Abstract Archives of the RSNA, 2011
SSA04-07
Pseudo-Embolic Perfusion Defects in COPD: Evaluation with Dual-Energy CT in 170 Patients
Scientific Formal (Paper) Presentations
Presented on November 27, 2011
Presented as part of SSA04: ISP: Chest (COPD and Airways)
Francois Pontana MD, Presenter: Nothing to Disclose
Chloe Chalayer MD, Abstract Co-Author: Nothing to Disclose
Jean-Baptiste Faivre, Abstract Co-Author: Nothing to Disclose
Colm Frederick Murphy MD, Abstract Co-Author: Nothing to Disclose
Martine J. Remy-Jardin MD, PhD, Abstract Co-Author: Research grant, Siemens AG
Jacques Remy MD, Abstract Co-Author: Research Consultant, Siemens AG
To investigate the frequency of pseudo-embolic perfusion defects secondary to the underlying bronchopulmonary disease in COPD patients.
170 patients with stable COPD and no history of acute and/or chronic pulmonary vascular disease, underwent dual-energy multi-detector computed tomographic angiography of the chest with reconstruction of 2 series of images, i.e., the diagnostic (contiguous 1-mm thick) and lung perfusion (2-mm thick) scans. This volumetric acquisition after deep inspiration was systematically completed by sequential expiratory scans (1mm/10 mm). Two radiologists evaluated, by consensus, (1) the presence of pseudo-embolic perfusion defects (i.e., triangular, pleural-based and sharply marginated hypoattenuated areas) on lung perfusion scans; (2) with systematic depiction of morphological changes in the corresponding areas on inspiratory and expiratory diagnostic images.

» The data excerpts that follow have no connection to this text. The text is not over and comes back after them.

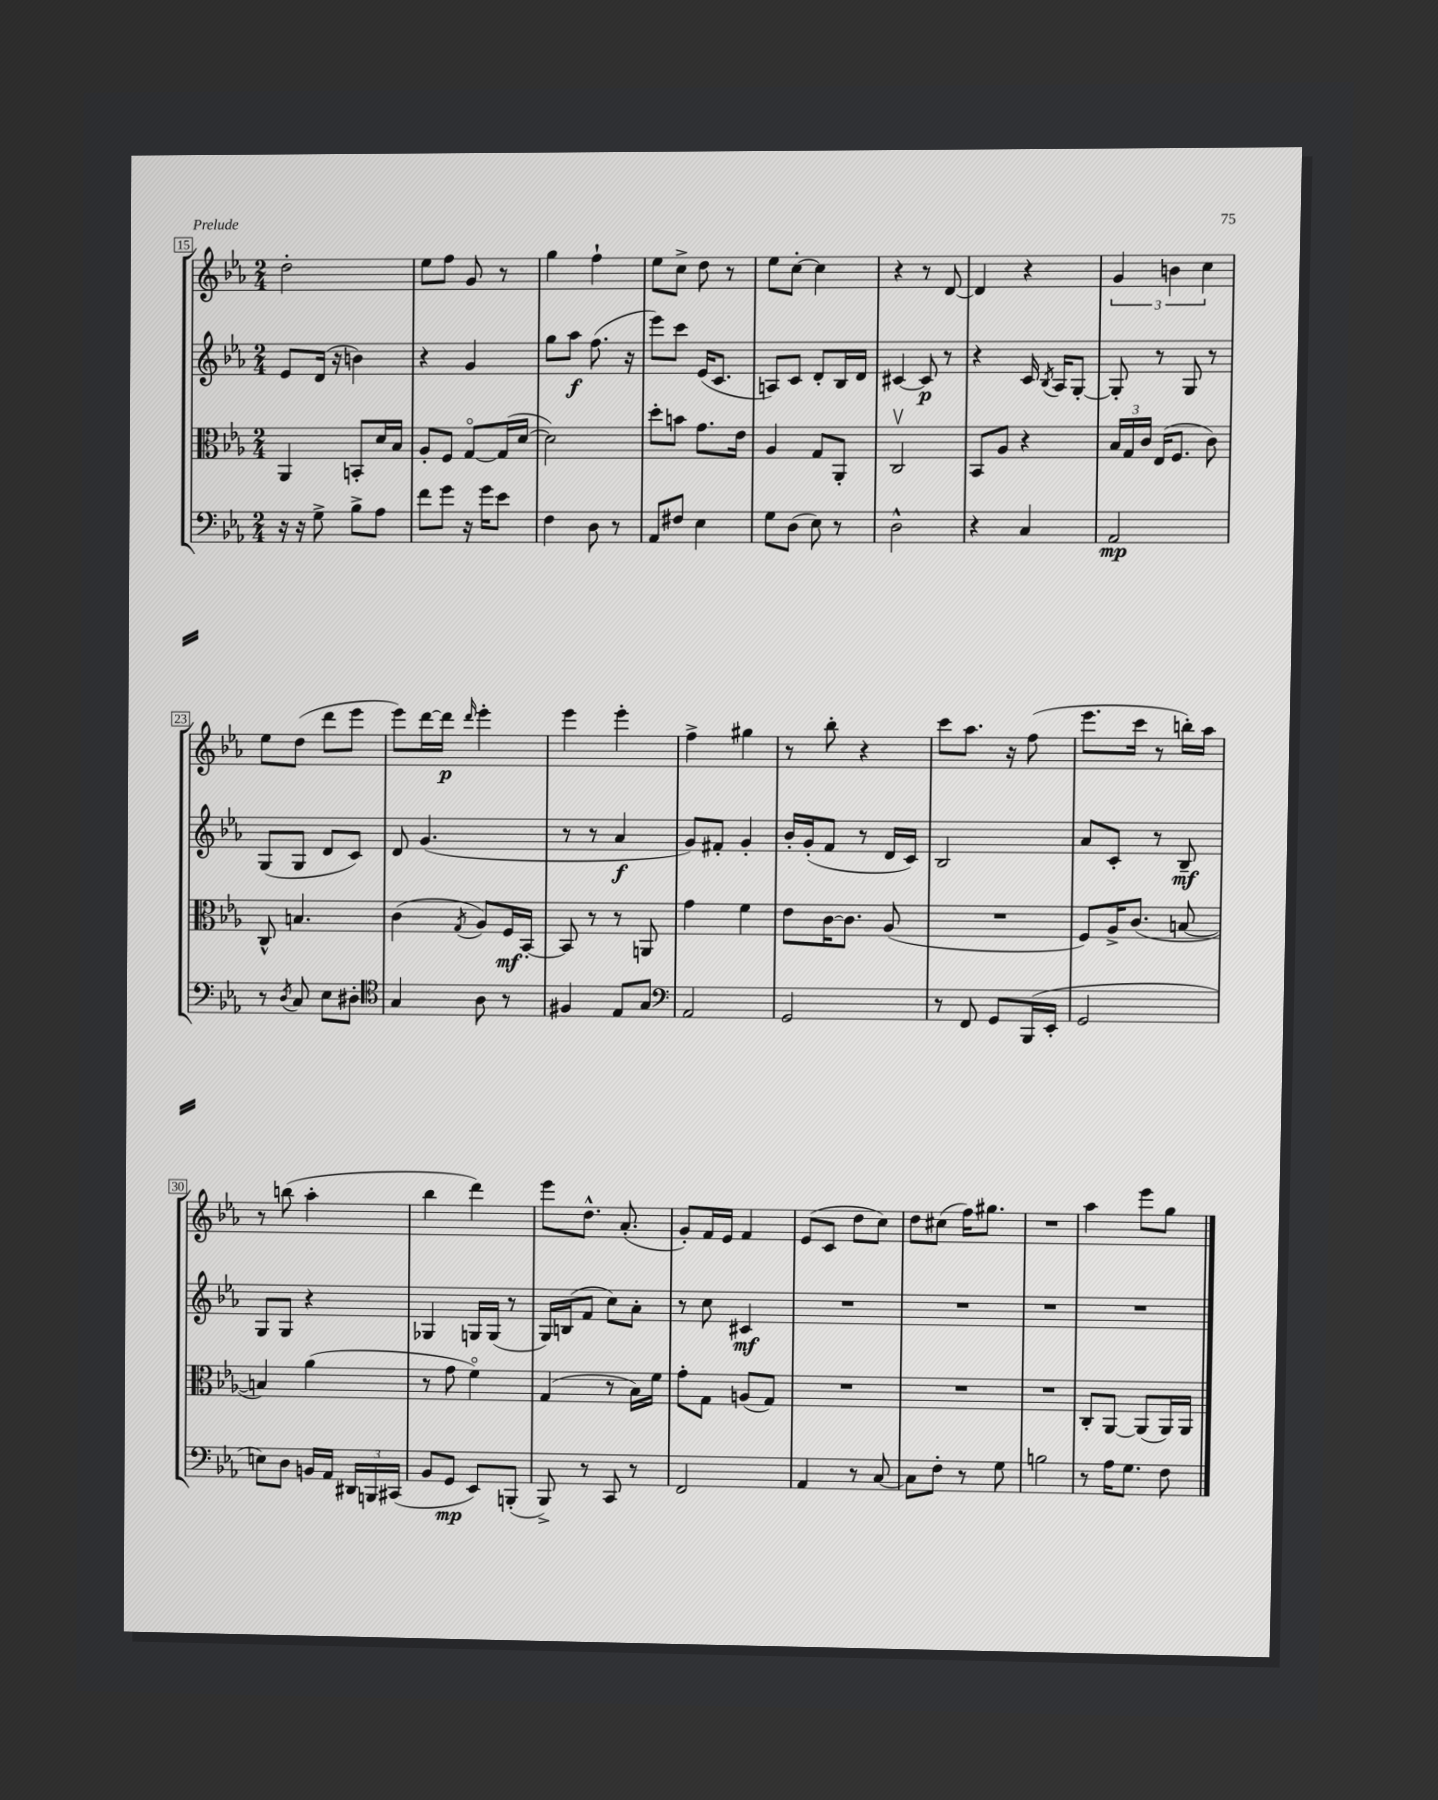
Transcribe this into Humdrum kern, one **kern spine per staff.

**kern	**dynam	**kern	**dynam	**kern	**dynam	**kern	**dynam
*part4	*part4	*part3	*part3	*part2	*part2	*part1	*part1
*staff4	*staff4	*staff3	*staff3	*staff2	*staff2	*staff1	*staff1
*clefF4	*	*clefC3	*	*clefG2	*	*clefG2	*
*k[b-e-a-]	*	*k[b-e-a-]	*	*k[b-e-a-]	*	*k[b-e-a-]	*
*M2/4	*	*M2/4	*	*M2/4	*	*M2/4	*
=15	=15	=15	=15	=15	=15	=15	=15
16r	.	4AA-/	.	8e-/L	.	2dd'\	.
16r	.	.	.	.	.	.	.
8G^\	.	.	.	(16d/Jk	.	.	.
.	.	.	.	16r	.	.	.
8B-^\L	.	8BBn'/L	.	4bn\)	.	.	.
8A-\J	.	16d/L	.	.	.	.	.
.	.	16B-/JJ	.	.	.	.	.
=16	=16	=16	=16	=16	=16	=16	=16
8f\L	.	8A-'/L	.	4r	.	8ee-\L	.
8g\J	.	8F/J	.	.	.	8ff\J	.
16r	.	[8G/L	.	4g/	.	8g/	.
16g\KL	.	.	.	.	.	.	.
8e-\J	.	(16G/L]	.	.	.	8r	.
.	.	[16d/JJ	.	.	.	.	.
=17	=17	=17	=17	=17	=17	=17	=17
4F\	.	2d\])	.	8gg\L	.	4gg\	.
.	.	.	.	8aa-\J	f	.	.
8D\	.	.	.	(8.ff\	.	4ff`\	.
8r	.	.	.	.	.	.	.
.	.	.	.	16r	.	.	.
=18	=18	=18	=18	=18	=18	=18	=18
8AA-/L	.	8dd'\L	.	8eee-\L)	.	8ee-\L	.
8F#X/J	.	8bn\J	.	8ccc\J	.	8cc^\J	.
4E-\	.	8.g\L	.	(16e-/KL	.	8dd\	.
.	.	.	.	8.c/J	.	.	.
.	.	.	.	.	.	8r	.
.	.	16e-\Jk	.	.	.	.	.
=19	=19	=19	=19	=19	=19	=19	=19
8G\L	.	4A-/	.	8An/L)	.	8ee-\L	.
(8D\J	.	.	.	8c/J	.	[8cc'\J	.
8E-\)	.	8G/L	.	8d'/L	.	4cc\]	.
8r	.	8AA-'/J	.	16B-/L	.	.	.
.	.	.	.	16d/JJ	.	.	.
=20	=20	=20	=20	=20	=20	=20	=20
2D^^\	.	2Cv/	.	[4c#X/	.	4r	.
.	.	.	.	8c#/]	p	8r	.
.	.	.	.	8r	.	[8d/	.
=21	=21	=21	=21	=21	=21	=21	=21
4r	.	8BB-/L	.	4r	.	4d/]	.
.	.	8A-/J	.	.	.	.	.
4C/	.	4r	.	16c/	.	4r	.
.	.	.	.	8qB-/	.	.	.
.	.	.	.	16A-/KL	.	.	.
.	.	.	.	[8G'/J	.	.	.
=22	=22	=22	=22	=22	=22	=22	=22
2AA-/	mp	24B-/LL	.	8G'/]	.	6g/	.
.	.	24G/	.	.	.	.	.
.	.	24c/JJ	.	.	.	.	.
.	.	(16E-/KL	.	8r	.	.	.
.	.	.	.	.	.	6bn\	.
.	.	8.F/J	.	.	.	.	.
.	.	.	.	8G/	.	.	.
.	.	.	.	.	.	6cc\	.
.	.	8c\)	.	8r	.	.	.
!!LO:LB:g=z
=23	=23	=23	=23	=23	=23	=23	=23
8r	.	8C^^/	.	(8G/L	.	8ee-\L	.
8qD/	.	.	.	.	.	.	.
8C/	.	4.Bn/	.	8G/J	.	(8dd\J	.
8E-\L	.	.	.	8d/L	.	8ddd\L	.
8D#X'\J	.	.	.	8c/J)	.	8eee-\J	.
=24	=24	=24	=24	=24	=24	=24	=24
*clefC4	*	*	*	*	*	*	*
4G/	.	(4c\	.	8d/	.	8eee-\L)	.
.	.	.	.	(4.g/	.	[16ddd\L	.
.	.	.	.	.	.	16ddd\JJ]	p
.	.	8qG/	.	.	.	16qqddd/	.
8A-\	.	8A-/L)	.	.	.	4eee-'\	.
8r	.	16F/L	mf	.	.	.	.
.	.	[16BB-'/JJ	.	.	.	.	.
=25	=25	=25	=25	=25	=25	=25	=25
4F#X/	.	8BB-/]	.	8r	.	4eee-\	.
.	.	8r	.	8r	.	.	.
8E-/L	.	8r	.	4a-/	f	4eee-'\	.
8G/J	.	8AAn/	.	.	.	.	.
=26	=26	=26	=26	=26	=26	=26	=26
*clefF4	*	*	*	*	*	*	*
2AA-/	.	4g\	.	8g/L)	.	4ff^\	.
.	.	.	.	8f#X'/J	.	.	.
.	.	4f\	.	4g'/	.	4gg#X\	.
=27	=27	=27	=27	=27	=27	=27	=27
2GG/	.	8e-\L	.	16b-'/LL	.	8r	.
.	.	.	.	(16g'/J	.	.	.
.	.	[16c\K	.	8f/J	.	8bb-'\	.
.	.	8.c\J]	.	.	.	.	.
.	.	.	.	8r	.	4r	.
.	.	(8A-/	.	16d/LL	.	.	.
.	.	.	.	16c/JJ)	.	.	.
=28	=28	=28	=28	=28	=28	=28	=28
8r	.	2r	.	2B-/	.	8ccc\L	.
8FF/	.	.	.	.	.	8.aa-\J	.
8GG/L	.	.	.	.	.	.	.
.	.	.	.	.	.	16r	.
(16BBB-/L	.	.	.	.	.	(8ff\	.
16EE-'/JJ	.	.	.	.	.	.	.
=29	=29	=29	=29	=29	=29	=29	=29
2GG/	.	8F/L)	.	8a-/L	.	8.eee-\L	.
.	.	16A-^/K	.	8c'/J	.	.	.
.	.	(8.c/J	.	.	.	16ccc\Jk	.
.	.	.	.	8r	.	8r	.
.	.	[8Bn/	.	8B-~/	mf	16bbn'\LL)	.
.	.	.	.	.	.	16aa-\JJ	.
!!LO:LB:g=z
=30	=30	=30	=30	=30	=30	=30	=30
8En\L)	.	4Bn/])	.	8G/L	.	8r	.
8D\J	.	.	.	8G/J	.	(8bbn\	.
16BBn/LL	.	(4a-\	.	4r	.	4aa-'\	.
16AA-/JJ	.	.	.	.	.	.	.
24DD#X/LL	.	.	.	.	.	.	.
24BBBn/	.	.	.	.	.	.	.
(24CC#X/JJ	.	.	.	.	.	.	.
=31	=31	=31	=31	=31	=31	=31	=31
8BB-/L	.	8r	.	4G-X/	.	4bb-\	.
8GG/J	mp	8g\	.	.	.	.	.
8EE-/L)	.	4f\)	.	16Gn/LL	.	4ddd\)	.
.	.	.	.	(16G/JJ	.	.	.
(8BBBn'/J	.	.	.	8r	.	.	.
=32	=32	=32	=32	=32	=32	=32	=32
8BBB-^/)	.	(4G/	.	16G/LL)	.	8eee-\L	.
.	.	.	.	(16Bn/J	.	.	.
8r	.	.	.	8f/J	.	8.dd^^\J	.
8CC/	.	8r	.	8cc\L)	.	.	.
.	.	.	.	.	.	(8.a-'/	.
8r	.	16B-\LL)	.	8a-'\J	.	.	.
.	.	16f\JJ	.	.	.	.	.
=33	=33	=33	=33	=33	=33	=33	=33
2FF/	.	8g'\L	.	8r	.	8g'/L)	.
.	.	8G\J	.	8cc\	.	16f/L	.
.	.	.	.	.	.	16e-/JJ	.
.	.	(8An/L	.	4c#X/	mf	4f/	.
.	.	8G/J)	.	.	.	.	.
=34	=34	=34	=34	=34	=34	=34	=34
4AA-/	.	2r	.	2r	.	(8e-/L	.
.	.	.	.	.	.	8c/J	.
8r	.	.	.	.	.	8dd\L	.
[8C/	.	.	.	.	.	8cc\J)	.
=35	=35	=35	=35	=35	=35	=35	=35
8C\L]	.	2r	.	2r	.	8dd\L	.
8F'\J	.	.	.	.	.	(8cc#X\J	.
8r	.	.	.	.	.	16ff\KL)	.
.	.	.	.	.	.	8.gg#X\J	.
8G\	.	.	.	.	.	.	.
=36	=36	=36	=36	=36	=36	=36	=36
2Bn\	.	2r	.	2r	.	2r	.
=37	=37	=37	=37	=37	=37	=37	=37
8r	.	8C'/L	.	2r	.	4aa-\	.
16A-\KL	.	[8AA-/J	.	.	.	.	.
8.G\J	.	.	.	.	.	.	.
.	.	(8AA-/L]	.	.	.	8eee-\L	.
8F\	.	16AA-/L)	.	.	.	8gg\J	.
.	.	16AA-/JJ	.	.	.	.	.
==	==	==	==	==	==	==	==
*-	*-	*-	*-	*-	*-	*-	*-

A total of 143 pseudo-embolic perfusion defects were depicted in 47 patients (27.6%) with (a) a mean number of 3.04 defects per patient (range: 1-17); (b) a predominant distribution in the lower lobes (89/143; 62.2%); (c) observed with the concurrent presence of small airways disease alone (120/143; 83.9%), emphysematous lesions alone (11/143; 7.7%), a variable association of small airways disease and emphysema (n=9; 6.3%) or the exclusive finding of central airways abnormalities (n=3; 2.1%) in the corresponding anatomical zones of diagnostic scans. The CT features of small airways disease depicted in the areas of pseudo-embolic perfusion defects included air trapping (81/120; 67.5%), focal hypoattenuated area (67/120; 55.8%), mucoid impactions (59/120; 49.2%) and/or bronchiolectasis (8/120; 6.7%). No statistically significant difference was found in the frequency of pseudo-embolic defects between the CT phenotypes of COPD (p=0.12)
Pseudo-embolic perfusion defects were identified in 27.6% of COPD patients, mainly seen in association with CT features of small airways disease in the corresponding zones.
In COPD patients, the underlying bronchopulmonary disease may be responsible for pseudo-embolic perfusion defects, a notion to be considered when searching for acute PE in this subset of patients.
Pontana, F,
Chalayer, C,
Faivre, J,
Murphy, C,
Remy-Jardin, M,
Remy, J,
Pseudo-Embolic Perfusion Defects in COPD: Evaluation with Dual-Energy CT in 170 Patients. Radiological Society of North America 2011 Scientific Assembly and Annual Meeting, November 26 - December 2, 2011 ,Chicago IL.